::: Data in this exercise :::
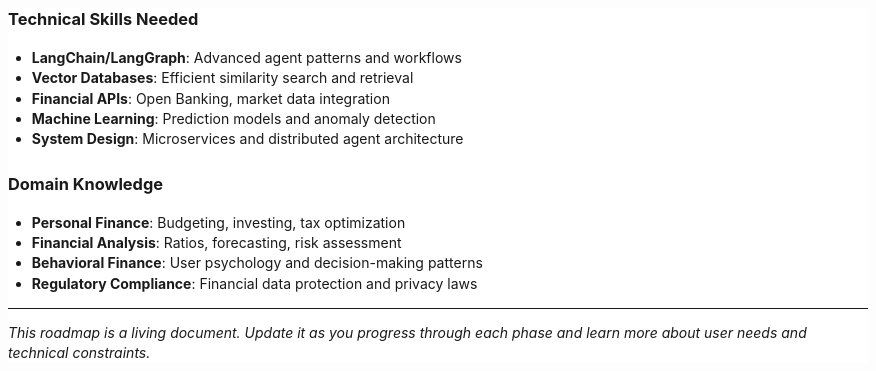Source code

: ### Technical Skills Needed

- **LangChain/LangGraph**: Advanced agent patterns and workflows
- **Vector Databases**: Efficient similarity search and retrieval
- **Financial APIs**: Open Banking, market data integration
- **Machine Learning**: Prediction models and anomaly detection
- **System Design**: Microservices and distributed agent architecture

### Domain Knowledge

- **Personal Finance**: Budgeting, investing, tax optimization
- **Financial Analysis**: Ratios, forecasting, risk assessment
- **Behavioral Finance**: User psychology and decision-making patterns
- **Regulatory Compliance**: Financial data protection and privacy laws

---

*This roadmap is a living document. Update it as you progress through each phase and learn more about user needs and technical constraints.*

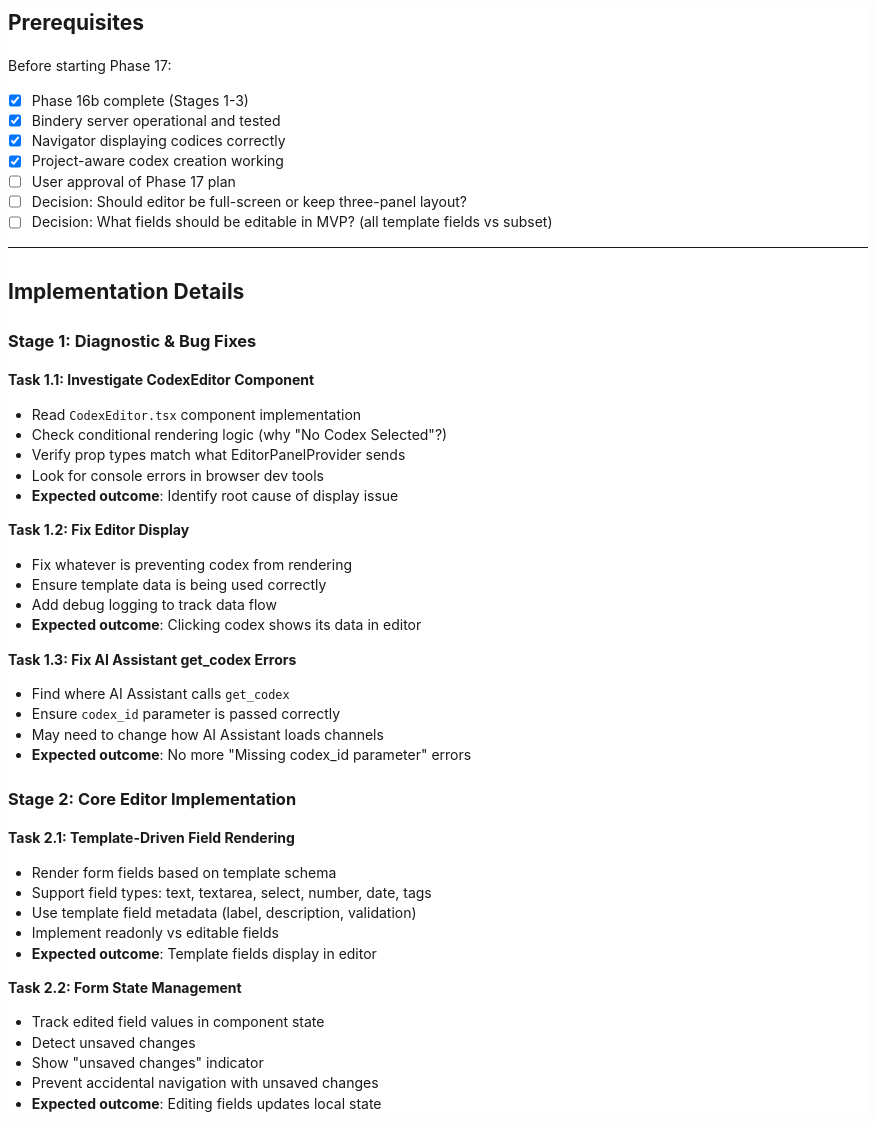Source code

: 
## Prerequisites

Before starting Phase 17:

- [x] Phase 16b complete (Stages 1-3)
- [x] Bindery server operational and tested
- [x] Navigator displaying codices correctly
- [x] Project-aware codex creation working
- [ ] User approval of Phase 17 plan
- [ ] Decision: Should editor be full-screen or keep three-panel layout?
- [ ] Decision: What fields should be editable in MVP? (all template fields vs subset)

---

## Implementation Details

### Stage 1: Diagnostic & Bug Fixes

**Task 1.1: Investigate CodexEditor Component**
- Read `CodexEditor.tsx` component implementation
- Check conditional rendering logic (why "No Codex Selected"?)
- Verify prop types match what EditorPanelProvider sends
- Look for console errors in browser dev tools
- **Expected outcome**: Identify root cause of display issue

**Task 1.2: Fix Editor Display**
- Fix whatever is preventing codex from rendering
- Ensure template data is being used correctly
- Add debug logging to track data flow
- **Expected outcome**: Clicking codex shows its data in editor

**Task 1.3: Fix AI Assistant get_codex Errors**
- Find where AI Assistant calls `get_codex`
- Ensure `codex_id` parameter is passed correctly
- May need to change how AI Assistant loads channels
- **Expected outcome**: No more "Missing codex_id parameter" errors

### Stage 2: Core Editor Implementation

**Task 2.1: Template-Driven Field Rendering**
- Render form fields based on template schema
- Support field types: text, textarea, select, number, date, tags
- Use template field metadata (label, description, validation)
- Implement readonly vs editable fields
- **Expected outcome**: Template fields display in editor

**Task 2.2: Form State Management**
- Track edited field values in component state
- Detect unsaved changes
- Show "unsaved changes" indicator
- Prevent accidental navigation with unsaved changes
- **Expected outcome**: Editing fields updates local state
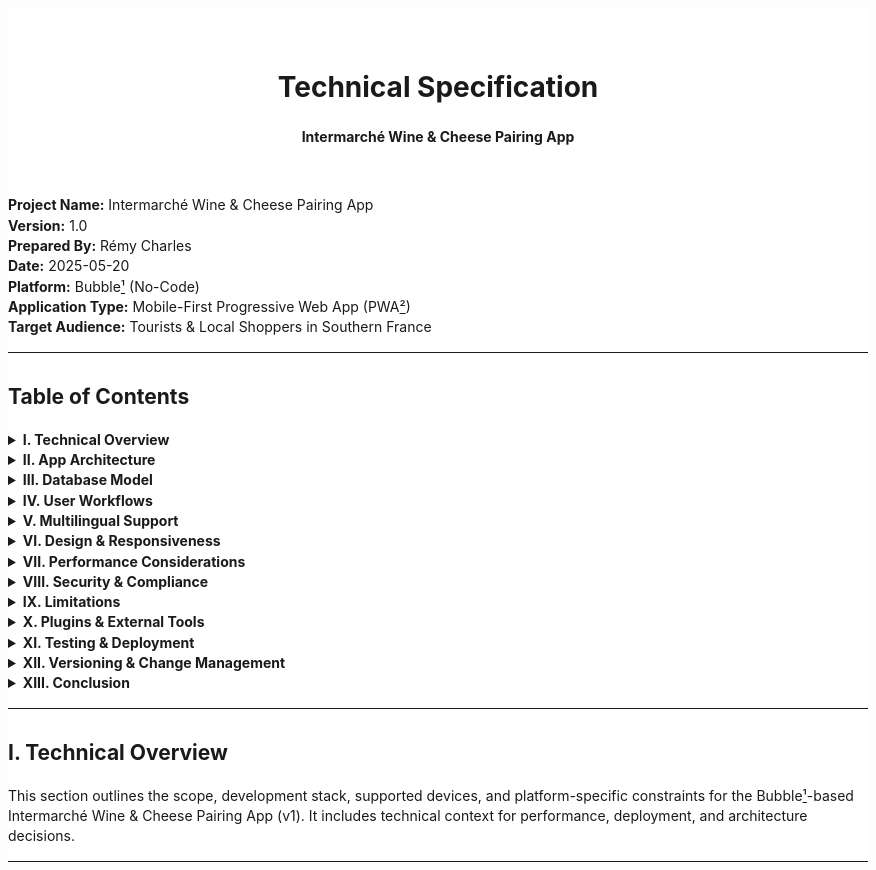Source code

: 
<br />
<div align="center">
  <h1 align="center">Technical Specification</h1>
  <p align="center">
    <strong>Intermarché Wine & Cheese Pairing App</strong>
    <br />
  </p>
</div>

</br>

**Project Name:** Intermarché Wine & Cheese Pairing App  </br>
**Version:** 1.0  </br>
**Prepared By:** Rémy Charles </br>
**Date:** 2025-05-20  </br>
**Platform:** Bubble[¹](#glossary-bubble) (No-Code)  </br>
**Application Type:** Mobile-First Progressive Web App (PWA[²](#glossary-pwa)) </br> 
**Target Audience:** Tourists & Local Shoppers in Southern France 

---

## Table of Contents

<details><summary><b>I. Technical Overview</b></summary></details>

<details><summary><b>II. App Architecture</b></summary></details>

<details><summary><b>III. Database Model</b></summary></details>

<details><summary><b>IV. User Workflows</b></summary></details>

<details><summary><b>V. Multilingual Support</b></summary></details>

<details><summary><b>VI. Design & Responsiveness</b></summary></details>

<details><summary><b>VII. Performance Considerations</b></summary></details>

<details><summary><b>VIII. Security & Compliance</b></summary></details>

<details><summary><b>IX. Limitations</b></summary></details>

<details><summary><b>X. Plugins & External Tools</b></summary></details>

<details><summary><b>XI. Testing & Deployment</b></summary></details>

<details><summary><b>XII. Versioning & Change Management</b></summary></details>

<details><summary><b>XIII. Conclusion</b></summary></details>

---

## I. Technical Overview

This section outlines the scope, development stack, supported devices, and platform-specific constraints for the Bubble[¹](#glossary-bubble)-based Intermarché Wine & Cheese Pairing App (v1). It includes technical context for performance, deployment, and architecture decisions.

---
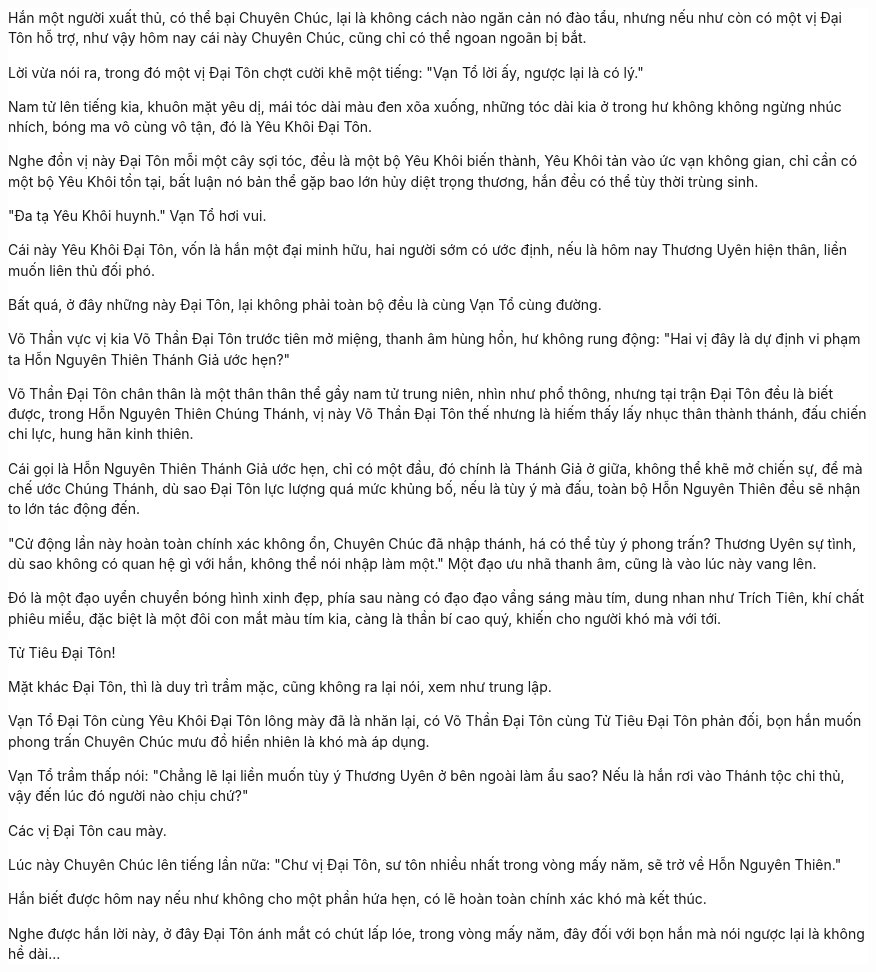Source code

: Hắn một người xuất thủ, có thể bại Chuyên Chúc, lại là không cách nào ngăn cản nó đào tẩu, nhưng nếu như còn có một vị Đại Tôn hỗ trợ, như vậy hôm nay cái này Chuyên Chúc, cũng chỉ có thể ngoan ngoãn bị bắt.

Lời vừa nói ra, trong đó một vị Đại Tôn chợt cười khẽ một tiếng: "Vạn Tổ lời ấy, ngược lại là có lý."

Nam tử lên tiếng kia, khuôn mặt yêu dị, mái tóc dài màu đen xõa xuống, những tóc dài kia ở trong hư không không ngừng nhúc nhích, bóng ma vô cùng vô tận, đó là Yêu Khôi Đại Tôn.

Nghe đồn vị này Đại Tôn mỗi một cây sợi tóc, đều là một bộ Yêu Khôi biến thành, Yêu Khôi tản vào ức vạn không gian, chỉ cần có một bộ Yêu Khôi tồn tại, bất luận nó bản thể gặp bao lớn hủy diệt trọng thương, hắn đều có thể tùy thời trùng sinh.

"Đa tạ Yêu Khôi huynh." Vạn Tổ hơi vui.

Cái này Yêu Khôi Đại Tôn, vốn là hắn một đại minh hữu, hai người sớm có ước định, nếu là hôm nay Thương Uyên hiện thân, liền muốn liên thủ đối phó.

Bất quá, ở đây những này Đại Tôn, lại không phải toàn bộ đều là cùng Vạn Tổ cùng đường.

Võ Thần vực vị kia Võ Thần Đại Tôn trước tiên mở miệng, thanh âm hùng hồn, hư không rung động: "Hai vị đây là dự định vi phạm ta Hỗn Nguyên Thiên Thánh Giả ước hẹn?"

Võ Thần Đại Tôn chân thân là một thân thân thể gầy nam tử trung niên, nhìn như phổ thông, nhưng tại trận Đại Tôn đều là biết được, trong Hỗn Nguyên Thiên Chúng Thánh, vị này Võ Thần Đại Tôn thế nhưng là hiếm thấy lấy nhục thân thành thánh, đấu chiến chi lực, hung hãn kinh thiên.

Cái gọi là Hỗn Nguyên Thiên Thánh Giả ước hẹn, chỉ có một đầu, đó chính là Thánh Giả ở giữa, không thể khẽ mở chiến sự, để mà chế ước Chúng Thánh, dù sao Đại Tôn lực lượng quá mức khủng bố, nếu là tùy ý mà đấu, toàn bộ Hỗn Nguyên Thiên đều sẽ nhận to lớn tác động đến.

"Cử động lần này hoàn toàn chính xác không ổn, Chuyên Chúc đã nhập thánh, há có thể tùy ý phong trấn? Thương Uyên sự tình, dù sao không có quan hệ gì với hắn, không thể nói nhập làm một." Một đạo ưu nhã thanh âm, cũng là vào lúc này vang lên.

Đó là một đạo uyển chuyển bóng hình xinh đẹp, phía sau nàng có đạo đạo vầng sáng màu tím, dung nhan như Trích Tiên, khí chất phiêu miểu, đặc biệt là một đôi con mắt màu tím kia, càng là thần bí cao quý, khiến cho người khó mà với tới.

Tử Tiêu Đại Tôn!

Mặt khác Đại Tôn, thì là duy trì trầm mặc, cũng không ra lại nói, xem như trung lập.

Vạn Tổ Đại Tôn cùng Yêu Khôi Đại Tôn lông mày đã là nhăn lại, có Võ Thần Đại Tôn cùng Tử Tiêu Đại Tôn phản đối, bọn hắn muốn phong trấn Chuyên Chúc mưu đồ hiển nhiên là khó mà áp dụng.

Vạn Tổ trầm thấp nói: "Chẳng lẽ lại liền muốn tùy ý Thương Uyên ở bên ngoài làm ẩu sao? Nếu là hắn rơi vào Thánh tộc chi thủ, vậy đến lúc đó người nào chịu chứ?"

Các vị Đại Tôn cau mày.

Lúc này Chuyên Chúc lên tiếng lần nữa: "Chư vị Đại Tôn, sư tôn nhiều nhất trong vòng mấy năm, sẽ trở về Hỗn Nguyên Thiên."

Hắn biết được hôm nay nếu như không cho một phần hứa hẹn, có lẽ hoàn toàn chính xác khó mà kết thúc.

Nghe được hắn lời này, ở đây Đại Tôn ánh mắt có chút lấp lóe, trong vòng mấy năm, đây đối với bọn hắn mà nói ngược lại là không hề dài...

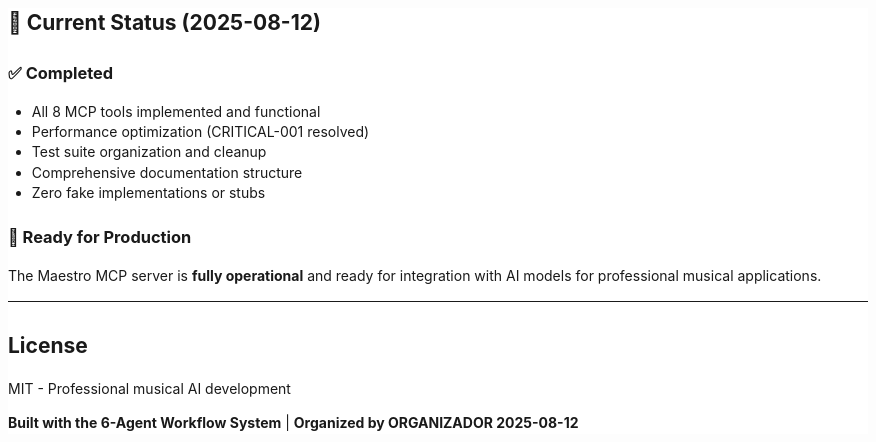 ## 🎯 Current Status (2025-08-12)

### ✅ Completed
- All 8 MCP tools implemented and functional
- Performance optimization (CRITICAL-001 resolved)
- Test suite organization and cleanup
- Comprehensive documentation structure
- Zero fake implementations or stubs

### 🎼 Ready for Production
The Maestro MCP server is **fully operational** and ready for integration with AI models for professional musical applications.

---

## License

MIT - Professional musical AI development

**Built with the 6-Agent Workflow System** | **Organized by ORGANIZADOR 2025-08-12**
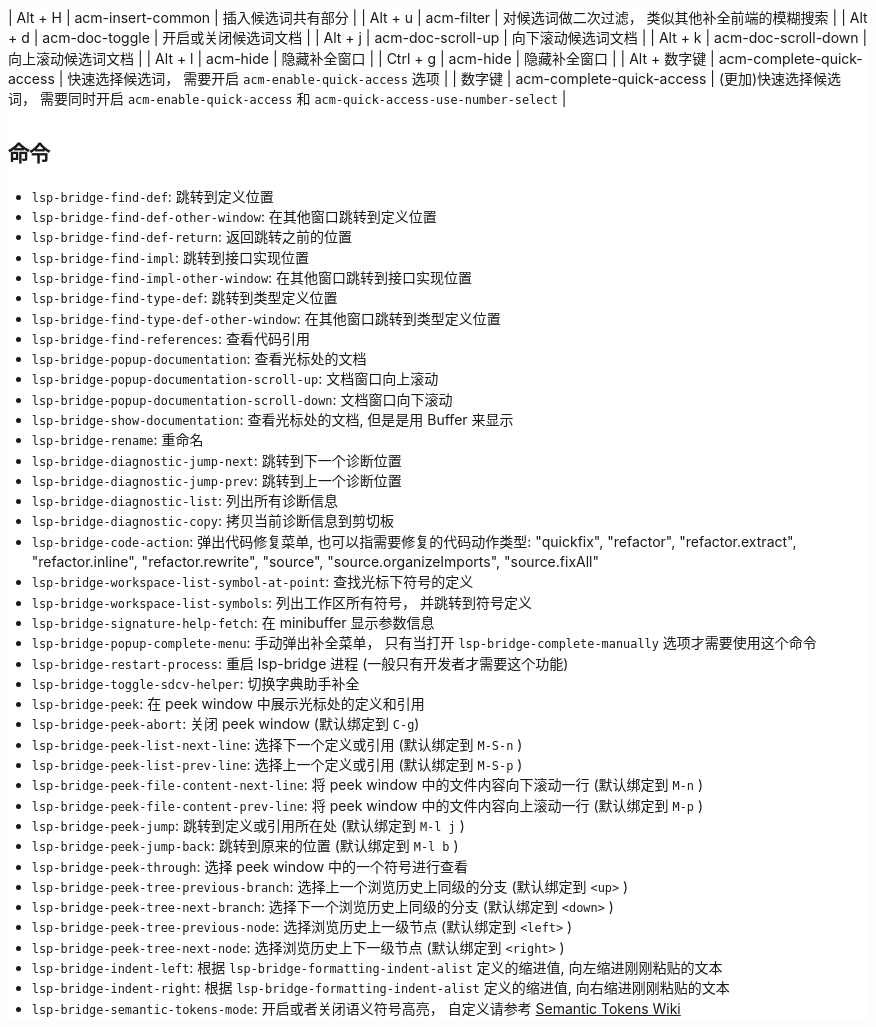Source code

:| Alt + H      | acm-insert-common         | 插入候选词共有部分                                       |
| Alt + u      | acm-filter                | 对候选词做二次过滤， 类似其他补全前端的模糊搜索                |
| Alt + d      | acm-doc-toggle            | 开启或关闭候选词文档                                     |
| Alt + j      | acm-doc-scroll-up         | 向下滚动候选词文档                                       |
| Alt + k      | acm-doc-scroll-down       | 向上滚动候选词文档                                       |
| Alt + l      | acm-hide                  | 隐藏补全窗口                                             |
| Ctrl + g     | acm-hide                  | 隐藏补全窗口                                             |
| Alt + 数字键 | acm-complete-quick-access | 快速选择候选词， 需要开启 `acm-enable-quick-access` 选项 |
| 数字键       | acm-complete-quick-access | (更加)快速选择候选词， 需要同时开启 `acm-enable-quick-access` 和 `acm-quick-access-use-number-select` |

## 命令

- `lsp-bridge-find-def`: 跳转到定义位置
- `lsp-bridge-find-def-other-window`: 在其他窗口跳转到定义位置
- `lsp-bridge-find-def-return`: 返回跳转之前的位置
- `lsp-bridge-find-impl`: 跳转到接口实现位置
- `lsp-bridge-find-impl-other-window`: 在其他窗口跳转到接口实现位置
- `lsp-bridge-find-type-def`: 跳转到类型定义位置
- `lsp-bridge-find-type-def-other-window`: 在其他窗口跳转到类型定义位置
- `lsp-bridge-find-references`: 查看代码引用
- `lsp-bridge-popup-documentation`: 查看光标处的文档
- `lsp-bridge-popup-documentation-scroll-up`: 文档窗口向上滚动
- `lsp-bridge-popup-documentation-scroll-down`: 文档窗口向下滚动
- `lsp-bridge-show-documentation`: 查看光标处的文档, 但是是用 Buffer 来显示
- `lsp-bridge-rename`: 重命名
- `lsp-bridge-diagnostic-jump-next`: 跳转到下一个诊断位置
- `lsp-bridge-diagnostic-jump-prev`: 跳转到上一个诊断位置
- `lsp-bridge-diagnostic-list`: 列出所有诊断信息
- `lsp-bridge-diagnostic-copy`: 拷贝当前诊断信息到剪切板
- `lsp-bridge-code-action`: 弹出代码修复菜单, 也可以指需要修复的代码动作类型: "quickfix", "refactor", "refactor.extract", "refactor.inline", "refactor.rewrite", "source", "source.organizeImports", "source.fixAll"
- `lsp-bridge-workspace-list-symbol-at-point`: 查找光标下符号的定义
- `lsp-bridge-workspace-list-symbols`: 列出工作区所有符号， 并跳转到符号定义
- `lsp-bridge-signature-help-fetch`: 在 minibuffer 显示参数信息
- `lsp-bridge-popup-complete-menu`: 手动弹出补全菜单， 只有当打开 `lsp-bridge-complete-manually` 选项才需要使用这个命令
- `lsp-bridge-restart-process`: 重启 lsp-bridge 进程 (一般只有开发者才需要这个功能)
- `lsp-bridge-toggle-sdcv-helper`: 切换字典助手补全
- `lsp-bridge-peek`: 在 peek window 中展示光标处的定义和引用
- `lsp-bridge-peek-abort`: 关闭 peek window (默认绑定到 `C-g`)
- `lsp-bridge-peek-list-next-line`: 选择下一个定义或引用 (默认绑定到 `M-S-n` )
- `lsp-bridge-peek-list-prev-line`: 选择上一个定义或引用 (默认绑定到 `M-S-p` )
- `lsp-bridge-peek-file-content-next-line`: 将 peek window 中的文件内容向下滚动一行 (默认绑定到 `M-n` )
- `lsp-bridge-peek-file-content-prev-line`: 将 peek window 中的文件内容向上滚动一行 (默认绑定到 `M-p` )
- `lsp-bridge-peek-jump`: 跳转到定义或引用所在处 (默认绑定到 `M-l j` )
- `lsp-bridge-peek-jump-back`: 跳转到原来的位置 (默认绑定到 `M-l b` )
- `lsp-bridge-peek-through`: 选择 peek window 中的一个符号进行查看
- `lsp-bridge-peek-tree-previous-branch`: 选择上一个浏览历史上同级的分支 (默认绑定到 `<up>` )
- `lsp-bridge-peek-tree-next-branch`: 选择下一个浏览历史上同级的分支 (默认绑定到 `<down>` )
- `lsp-bridge-peek-tree-previous-node`: 选择浏览历史上一级节点 (默认绑定到 `<left>` )
- `lsp-bridge-peek-tree-next-node`: 选择浏览历史上下一级节点 (默认绑定到 `<right>` )
- `lsp-bridge-indent-left`: 根据 `lsp-bridge-formatting-indent-alist` 定义的缩进值, 向左缩进刚刚粘贴的文本
- `lsp-bridge-indent-right`: 根据 `lsp-bridge-formatting-indent-alist` 定义的缩进值, 向右缩进刚刚粘贴的文本
- `lsp-bridge-semantic-tokens-mode`: 开启或者关闭语义符号高亮， 自定义请参考 [Semantic Tokens Wiki](https://github.com/manateelazycat/lsp-bridge/wiki/Semantic-Tokens-%5B%E7%AE%80%E4%BD%93%E4%B8%AD%E6%96%87%E7%89%88%5D)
:::
What is expected
Show each line from the listing above that includes the word "Nghe".

Completed task
Nghe đồn vị này Đại Tôn mỗi một cây sợi tóc, đều là một bộ Yêu Khôi biến thành, Yêu Khôi tản vào ức vạn không gian, chỉ cần có một bộ Yêu Khôi tồn tại, bất luận nó bản thể gặp bao lớn hủy diệt trọng thương, hắn đều có thể tùy thời trùng sinh.
Nghe được hắn lời này, ở đây Đại Tôn ánh mắt có chút lấp lóe, trong vòng mấy năm, đây đối với bọn hắn mà nói ngược lại là không hề dài...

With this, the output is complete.